• TASK REQUIREMENTS:
A - In the Orca data processing page, turn the paragraph beginning "Under the hood" into a short bulleted list that keeps its main facts.
B - List every native Python function transformation that the Orca data processing page names as currently not supported in a TensorFlow Dataset pipeline.
C - Resume the Orca data processing page from the point where it stops.

• EXERCISE TEXT:
Distributed Data Processing#
Orca provides efficient support of distributed data-parallel processing pipeline, a critical component for large-scale AI applications.
1. TensorFlow Dataset and PyTorch DataLoader#
Orca will seamlessly parallelize the standard tf.data.Dataset
or torch.utils.data.DataLoader
pipelines across a large cluster in a data-parallel fashion, which can be directly used for distributed deep learning training, as shown below:
TensorFlow Dataset:
import tensorflow as tf
import tensorflow_datasets as tfds
from bigdl.orca.learn.tf.estimator import Estimator
def preprocess(data):
data['image'] = tf.cast(data["image"], tf.float32) / 255.
return data['image'], data['label']
dataset = tfds.load(name="mnist", split="train", data_dir=dataset_dir)
dataset = dataset.map(preprocess)
dataset = dataset.shuffle(1000)
est = Estimator.from_keras(keras_model=model)
est.fit(data=dataset)
Pytorch DataLoader:
import torch
from torchvision import datasets, transforms
from bigdl.orca.learn.pytorch import Estimator
train_loader = torch.utils.data.DataLoader(
datasets.MNIST("/tmp/mnist", train=True, download=True,
transform=transforms.Compose([
transforms.ToTensor(),
transforms.Normalize((0.1307,), (0.3081,))
])),
batch_size=batch_size, shuffle=True)
est = Estimator.from_torch(model=torch_model, optimizer=torch_optim, loss=torch_criterion)
est.fit(data=train_loader)
Under the hood, Orca will automatically replicate the TensorFlow Dataset or PyTorch DataLoader pipeline on each node in the cluster, shard the input data, and execute the data pipelines using Apache Spark and/or Ray distributedly.
Note: Known limitations include:
TensorFlow Dataset pipeline that contains transformations defined in native python function, such as
tf.py_func
,tf.py_function
andtf.numpy_function
are currently not supported.TensorFlow Dataset pipeline created from generators, such as
Dataset.from_generators
are currently not supported.For TensorFlow Dataset and Pytorch DataLoader pipelines that read from files (including
tf.data.TFRecordDataset
andtf.data.TextLineDataset
), one needs to ensure that the same file paths can be accessed on every node in the cluster.
1.1. Data Creator Function#
Alternatively, the user may also pass a Data Creator Function as the input to the distributed training and inference. Inside the Data Creator Function, the user needs to create and return a tf.data.Dataset
or torch.utils.data.DataLoader
object, as shown below.
TensorFlow:
import tensorflow as tf
import tensorflow_datasets as tfds
def preprocess(data):
data['image'] = tf.cast(data["image"], tf.float32) / 255.
return data['image'], data['label']
def train_data_creator(config, batch_size):
dataset = tfds.load(name="mnist", split="train", data_dir=dataset_dir)
dataset = dataset.map(preprocess)
dataset = dataset.shuffle(1000)
dataset = dataset.batch(batch_size)
return dataset
Pytorch:
def train_data_creator(config, batch_size):
train_loader = torch.utils.data.DataLoader(
datasets.MNIST(config["dir"], train=True, download=True,
transform=transforms.Compose([
transforms.ToTensor(),
transforms.Normalize((0.1307,), (0.3081,))

[Data items]
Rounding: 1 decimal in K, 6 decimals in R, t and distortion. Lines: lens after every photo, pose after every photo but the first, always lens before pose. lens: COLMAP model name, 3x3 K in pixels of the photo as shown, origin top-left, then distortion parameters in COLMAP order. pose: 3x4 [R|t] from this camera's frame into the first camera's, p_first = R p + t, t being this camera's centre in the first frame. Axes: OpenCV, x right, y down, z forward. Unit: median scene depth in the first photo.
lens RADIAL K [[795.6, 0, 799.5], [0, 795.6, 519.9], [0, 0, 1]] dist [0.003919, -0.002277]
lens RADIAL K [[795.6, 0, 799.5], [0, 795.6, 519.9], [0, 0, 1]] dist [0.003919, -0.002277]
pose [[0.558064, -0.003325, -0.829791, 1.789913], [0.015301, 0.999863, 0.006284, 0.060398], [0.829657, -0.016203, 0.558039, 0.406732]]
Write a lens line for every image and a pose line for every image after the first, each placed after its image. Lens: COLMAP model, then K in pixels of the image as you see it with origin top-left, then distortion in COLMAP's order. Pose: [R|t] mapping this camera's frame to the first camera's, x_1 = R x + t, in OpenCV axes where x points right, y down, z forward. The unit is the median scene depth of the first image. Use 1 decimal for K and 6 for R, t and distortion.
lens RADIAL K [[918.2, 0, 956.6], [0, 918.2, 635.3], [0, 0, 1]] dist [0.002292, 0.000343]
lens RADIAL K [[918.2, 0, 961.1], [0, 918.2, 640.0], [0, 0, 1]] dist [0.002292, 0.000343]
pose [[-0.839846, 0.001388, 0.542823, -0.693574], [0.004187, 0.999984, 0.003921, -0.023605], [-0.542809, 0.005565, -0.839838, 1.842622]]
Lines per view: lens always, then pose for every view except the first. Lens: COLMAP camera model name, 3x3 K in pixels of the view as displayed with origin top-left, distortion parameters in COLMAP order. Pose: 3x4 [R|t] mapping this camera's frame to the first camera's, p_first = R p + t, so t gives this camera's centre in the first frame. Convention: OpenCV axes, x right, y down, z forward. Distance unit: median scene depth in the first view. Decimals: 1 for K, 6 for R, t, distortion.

• ANSWERS IN ORDER:
A -
- Orca replicates the TensorFlow Dataset or PyTorch DataLoader pipeline on each node in the cluster.
- It shards the input data.
- It runs the data pipelines in a distributed way using Apache Spark and/or Ray.
- All of this happens automatically.

B -
- tf.py_func
- tf.py_function
- tf.numpy_function

C -
])),
batch_size=batch_size, shuffle=True)
return train_loader
2. Spark Dataframes#
Orca supports Spark Dataframes as the input to the distributed training, and as the input/output of the distributed inference. Consequently, the user can easily process large-scale dataset using Apache Spark, and directly apply AI models on the distributed (and possibly in-memory) Dataframes without data conversion or serialization.
df = spark.read.parquet("data.parquet")
est = Estimator.from_keras(keras_model=model) # the model accept two inputs and one label
est.fit(data=df,
feature_cols=['user', 'item'], # specifies which column(s) to be used as inputs
label_cols=['label']) # specifies which column(s) to be used as labels
3. XShards (Distributed Data-Parallel Python Processing)#
XShards
in Orca allows the user to process large-scale dataset using existing Python codes in a distributed and data-parallel fashion, as shown below.
import numpy as np
from bigdl.orca.data import XShards
train_images = np.random.random((20, 3, 224, 224))
train_label_images = np.zeros(20)
train_shards = XShards.partition([train_images, train_label_images])
def transform_to_dict(train_data):
return {"x": train_data[0], "y": train_data[1]}
train_shards = train_shards.transform_shard(transform_to_dict)
In essence, an XShards
contains an automatically sharded (or partitioned) Python object (e.g., Pandas Dataframe, Numpy NDArray, Python Dictionary or List, etc.). Each partition of the XShards
stores a subset of the Python object and is distributed across different nodes in the cluster; and the user may run arbitrary Python codes on each partition in a data-parallel fashion using XShards.transform_shard
.
View the related Python API doc for more details.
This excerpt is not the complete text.